TEXTO PROPORCIONADO ▸
++++++++++++++++++++

Luego que los dos últimos incendios forestales registrados en la Sierra de Santiago fueran ocasionados por el hombre, Nuevo León endureció las sanciones contra los incendiarios de bosques con hasta diez años de prisión.

Tras un sobrevuelo del área afectada en Potrero Redondo, el gobernador Samuel García Sepúlveda, señaló que en esta ocasión fue una fogata que se salió de control, aún y cuando existe una veda que prohíbe el uso de fuego en zonas forestales.

Por ello, determinó modificar el decreto publicado el pasado 9 de febrero en el Periódico Oficial del Estado con penas más severas.

Los responsables de causar incendios forestales, de manera intencional o imprudencial, podrán alcanzar penas de dos a diez años y lo equivalente de trescientos a tres mil días multa.

Además, se prohíbe el uso de vehículos todo terreno y tipo ‘razer’ en zonas de veda de uso de fuego.

«Se prohíbe el uso de vehículos recreativos todo terreno, en terracerías, en las zonas de veda de uso de fuego, entendidos por estos, todo aquel vehículo de tres o cuatro ruedas destinado específicamente para ser utilizado en actividades deportivas, recreativas o turísticas, con excepción a los destinados a labores de protección civil, seguridad, auxilio, y similares», señala el documento.

De manera adicional, se reducirá el número de visitantes a los parajes naturales las Adjuntas, Matacanes, e Hidrofobia, o demás aledaños, ubicados en el municipio de Santiago, para abonar a su pronta recuperación.

Se estableció que la persona o personas que causen incendios forestales intencionales o imprudenciales podrán ser sujetas a las sanciones establecidas en la Ley de Desarrollo Forestal Sustentable del Estado de Nuevo León; el Código Penal para el Estado de Nuevo León; o el Código Penal Federal.

También se prohibirá el ingreso de material que pueda ser utilizado para encender fogatas o fuego para consumo de alimentos a todo visitante en las zonas de veda de uso de fuego.

++++++++++++++++++++

LISTADO DE REGISTROS ▸

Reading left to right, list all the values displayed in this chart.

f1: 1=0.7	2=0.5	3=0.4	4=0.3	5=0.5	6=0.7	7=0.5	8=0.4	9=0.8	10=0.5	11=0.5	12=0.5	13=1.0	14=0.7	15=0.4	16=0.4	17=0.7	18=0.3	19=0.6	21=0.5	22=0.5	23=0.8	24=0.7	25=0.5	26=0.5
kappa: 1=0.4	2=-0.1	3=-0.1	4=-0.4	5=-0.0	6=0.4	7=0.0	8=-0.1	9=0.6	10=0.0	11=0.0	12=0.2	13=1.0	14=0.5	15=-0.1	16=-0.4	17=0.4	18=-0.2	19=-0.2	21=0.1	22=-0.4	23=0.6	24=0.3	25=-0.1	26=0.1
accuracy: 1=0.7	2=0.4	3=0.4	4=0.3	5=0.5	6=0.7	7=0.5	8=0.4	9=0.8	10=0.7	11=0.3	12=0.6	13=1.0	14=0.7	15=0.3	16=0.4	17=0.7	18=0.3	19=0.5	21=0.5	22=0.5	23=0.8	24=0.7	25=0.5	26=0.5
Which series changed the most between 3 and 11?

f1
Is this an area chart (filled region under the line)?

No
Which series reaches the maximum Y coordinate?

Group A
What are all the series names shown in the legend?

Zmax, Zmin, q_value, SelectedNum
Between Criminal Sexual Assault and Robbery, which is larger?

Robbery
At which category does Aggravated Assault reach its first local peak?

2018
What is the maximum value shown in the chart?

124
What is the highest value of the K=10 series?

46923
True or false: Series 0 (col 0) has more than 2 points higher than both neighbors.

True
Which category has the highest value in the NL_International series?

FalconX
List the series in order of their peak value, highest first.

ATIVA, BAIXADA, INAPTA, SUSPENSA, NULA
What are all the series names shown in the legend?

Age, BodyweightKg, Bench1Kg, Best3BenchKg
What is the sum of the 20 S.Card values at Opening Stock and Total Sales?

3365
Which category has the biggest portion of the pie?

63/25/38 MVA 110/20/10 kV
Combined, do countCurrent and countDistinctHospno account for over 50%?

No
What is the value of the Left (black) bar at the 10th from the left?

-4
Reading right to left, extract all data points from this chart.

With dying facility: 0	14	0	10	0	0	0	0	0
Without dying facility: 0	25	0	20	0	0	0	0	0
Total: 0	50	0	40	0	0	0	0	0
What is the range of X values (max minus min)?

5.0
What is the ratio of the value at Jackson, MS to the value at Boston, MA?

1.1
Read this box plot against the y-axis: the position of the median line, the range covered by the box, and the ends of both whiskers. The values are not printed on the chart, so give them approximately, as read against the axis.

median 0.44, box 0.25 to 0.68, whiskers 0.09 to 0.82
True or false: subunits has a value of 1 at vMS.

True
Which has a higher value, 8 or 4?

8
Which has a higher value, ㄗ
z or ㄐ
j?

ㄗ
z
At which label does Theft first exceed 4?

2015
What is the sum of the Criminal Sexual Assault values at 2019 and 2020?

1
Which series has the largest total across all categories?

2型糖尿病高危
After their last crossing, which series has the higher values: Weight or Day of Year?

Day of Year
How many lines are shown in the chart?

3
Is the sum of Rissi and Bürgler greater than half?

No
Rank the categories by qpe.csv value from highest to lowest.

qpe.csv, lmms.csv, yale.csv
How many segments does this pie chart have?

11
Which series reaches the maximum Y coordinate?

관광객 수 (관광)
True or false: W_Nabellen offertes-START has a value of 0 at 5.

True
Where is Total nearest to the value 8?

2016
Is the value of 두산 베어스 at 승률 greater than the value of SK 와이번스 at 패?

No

++++++++++++++++++++

CONSIGNA ▸
Reproduce el fragmento de la nota sobre los incendios forestales que va entre "Luego que los" y "mil días multa.", ambos incluidos, y cambia "gobernador" por "mandatario".

TAREA RESUELTA ▸
Luego que los dos últimos incendios forestales registrados en la Sierra de Santiago fueran ocasionados por el hombre, Nuevo León endureció las sanciones contra los incendiarios de bosques con hasta diez años de prisión.

Tras un sobrevuelo del área afectada en Potrero Redondo, el mandatario Samuel García Sepúlveda, señaló que en esta ocasión fue una fogata que se salió de control, aún y cuando existe una veda que prohíbe el uso de fuego en zonas forestales.

Por ello, determinó modificar el decreto publicado el pasado 9 de febrero en el Periódico Oficial del Estado con penas más severas.

Los responsables de causar incendios forestales, de manera intencional o imprudencial, podrán alcanzar penas de dos a diez años y lo equivalente de trescientos a tres mil días multa.